Gilts are the most expensive major bond market in the world on an inflation-adjusted basis. Even with Tuesday's report that inflation dipped to 2.7 percent in February, that still leaves the real return for 10-year yields at minus 1.3 percent. The gap between 10-year U.S Treasuries and gilts has now widened to record 140 basis points. This might be partially justified if the Fed were the only central bank raising rates. But given that the BOE is doing all it can to gatecrash this party, U.K. fixed income markets need a reality check.
To be fair, the government's fiscal position has improved. Chancellor of the Exchequer Philip Hammond last week pared issuance plans for the next financial year, and that relative scarcity of issuance will lend some support to the market.

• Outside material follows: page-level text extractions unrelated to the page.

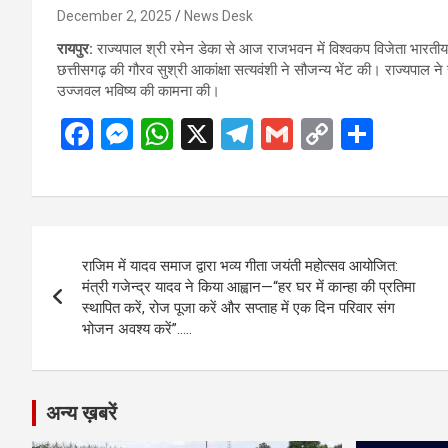
December 2, 2025
News Desk
रायपुर:
राज्यपाल श्री रमेन डेका से आज राजभवन में विश्वकप विजेता भारतीय मह
छत्तीसगढ़ की गौरव सुश्री आकांक्षा सत्यवंशी ने सौजन्य भेंट की। राज्यपा
उज्जवल भविष्य की कामना की।
F
M
W
X
T
G
C
S
a
es
h
el
m
o
h
ce
se
at
e
ail
py
ar
b
n
s
gr
Li
e
Post
o
g
A
a
n
राजिम में यादव समाज द्वारा भव्य गीता जयंती महोत्सव आयोजित:
navigation
o
er
p
m
k
मंत्री गजेन्द्र यादव ने किया आह्वान—“हर घर में कान्हा की प्रतिमा
स्थापित करें, रोज पूजा करें और सप्ताह में एक दिन परिवार संग
k
p
भोजन अवश्य करें”…..
अन्य ख़बरें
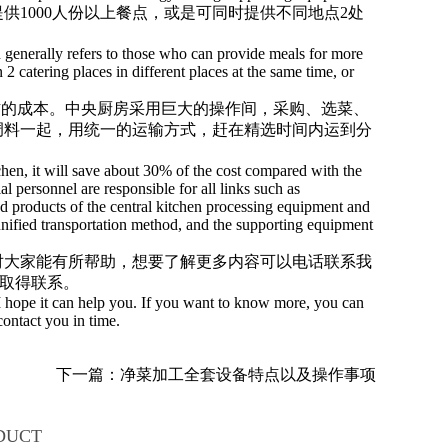
1000人份以上餐点，或是可同时提供不同地点2处
 generally refers to those who can provide meals for more
 catering places in different places at the same time, or
右的成本。中央厨房采用巨大的操作间，采购、选菜、
调料一起，用统一的运输方式，赶在精选时间内运到分
tchen, it will save about 30% of the cost compared with the
al personnel are responsible for all links such as
hed products of the central kitchen processing equipment and
 unified transportation method, and the supporting equipment
对大家能有所帮助，想要了解更多内容可以电话联系我
取得联系。
I hope it can help you. If you want to know more, you can
contact you in time.
下一篇：净菜加工全套设备特点以及操作事项
DUCT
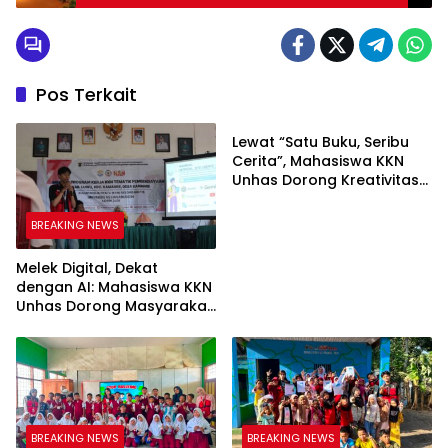
Umum DPN PERADI R. Dwiyanto Prihartono,
S.H., M.H.
Pos Terkait
BREAKING NEWS
Lewat “Satu Buku, Seribu
Cerita”, Mahasiswa KKN
Unhas Dorong Kreativitas
Menulis Anak di Kelurahan
Tolo
BREAKING NEWS
Melek Digital, Dekat
dengan AI: Mahasiswa KKN
Unhas Dorong Masyarakat
Kamanre Menjadi Warga
Digital yang Cerdas dan
Adaptif
BREAKING NEWS
BREAKING NEWS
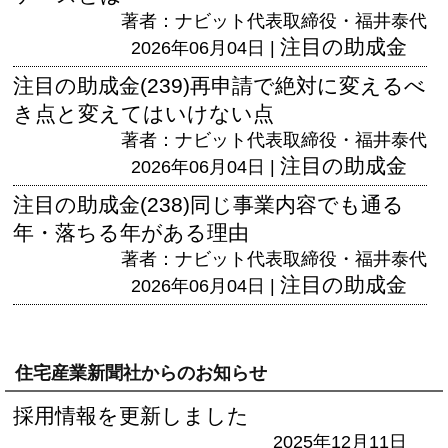
著者：ナビット代表取締役・福井泰代
注目の助成金
2026年06月04日 |
注目の助成金(239)再申請で絶対に変えるべ
き点と変えてはいけない点
著者：ナビット代表取締役・福井泰代
注目の助成金
2026年06月04日 |
注目の助成金(238)同じ事業内容でも通る
年・落ちる年がある理由
著者：ナビット代表取締役・福井泰代
注目の助成金
2026年06月04日 |
住宅産業新聞社からのお知らせ
採用情報を更新しました
2025年12月11日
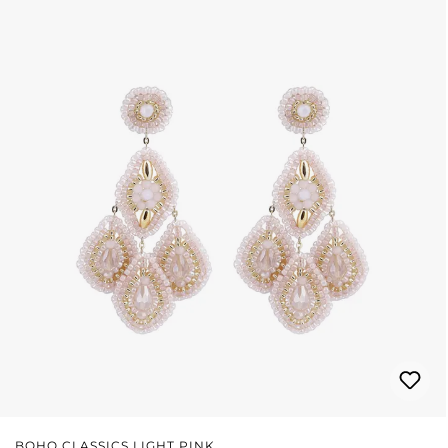
BOHO CLASSICS LIGHT PINK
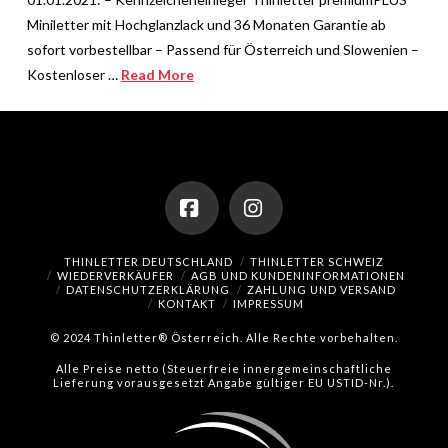
Miniletter mit Hochglanzlack und 36 Monaten Garantie ab
sofort vorbestellbar – Passend für Österreich und Slowenien –
Kostenloser …
Read More
Facebook
Instagram
THINLETTER DEUTSCHLAND
THINLETTER SCHWEIZ
WIEDERVERKÄUFER
AGB UND KUNDENINFORMATIONEN
DATENSCHUTZERKLÄRUNG
ZAHLUNG UND VERSAND
KONTAKT
IMPRESSUM
© 2024 Thinletter® Österreich. Alle Rechte vorbehalten.
Alle Preise netto (Steuerfreie innergemeinschaftliche
Lieferung vorausgesetzt Angabe gültiger EU USTID-Nr.).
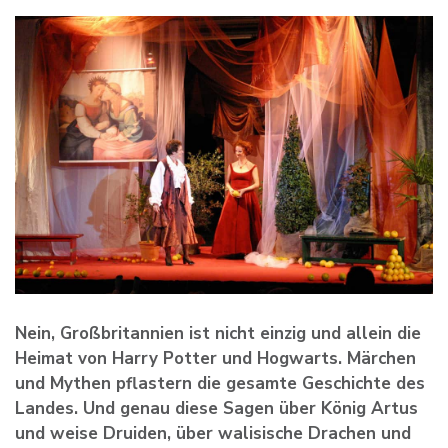
Nein, Großbritannien ist nicht einzig und allein die
Heimat von Harry Potter und Hogwarts. Märchen
und Mythen pflastern die gesamte Geschichte des
Landes. Und genau diese Sagen über König Artus
und weise Druiden, über walisische Drachen und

But really it may be a case of keeping yields from screaming higher.
There's also a massive buyer keeping a lid on yields -- the BOE is part-way through replenishing its QE stocks of gilts. But by mid-April it will have finished buying back 18.3 billion pounds across the yield curve. Once that behemoth leaves the room then rate hike reality will soon dawn on gilts -- but better to face the facts sooner rather than later. Or even, now.